*MATERIALS PROVIDED*
========================================

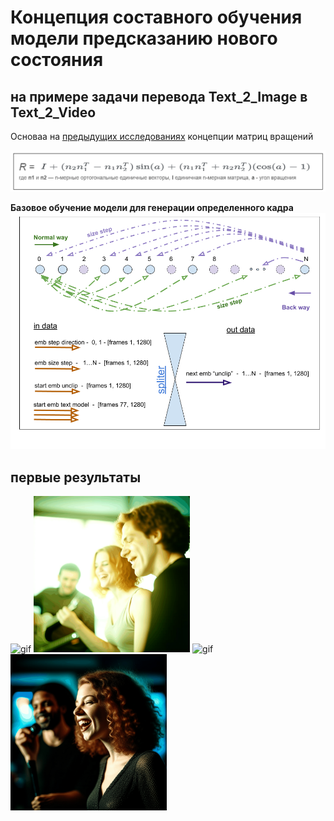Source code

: # Концепция составного обучения модели предсказанию нового состояния
## на примере задачи перевода  Text_2_Image в Text_2_Video

Основаа на [предыдущих исследованиях](https://github.com/Mike030668/MIPT_magistratura/tree/main/Text2Video_project) концепции матриц вращений  

![Alt text](images/R_matrix.png)

**Базовое обучение модели для генерации определенного кадра**
![Alt text](images/Normal_Back_ways_train.png)

## первые результаты
<img src="video/first_results/gen_normal_way_1.gif" alt="gif"  width="250"/> <img src="video/first_results/gen_normal_way_3.gif" alt="gif" width="250"/> <img src="video/first_results/gen_normal_way_22.gif" alt="gif" width="250"/> <img src="video/first_results/gen_normal_way_4.gif" alt="gif" width="250"/>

========================================

*TO DO*
Send back exactly the lines from the line with "генерации определенного кадра**" through the end of the records.

*FINISHED TASK*
**Базовое обучение модели для генерации определенного кадра**
![Alt text](images/Normal_Back_ways_train.png)

## первые результаты
<img src="video/first_results/gen_normal_way_1.gif" alt="gif"  width="250"/> <img src="video/first_results/gen_normal_way_3.gif" alt="gif" width="250"/> <img src="video/first_results/gen_normal_way_22.gif" alt="gif" width="250"/> <img src="video/first_results/gen_normal_way_4.gif" alt="gif" width="250"/>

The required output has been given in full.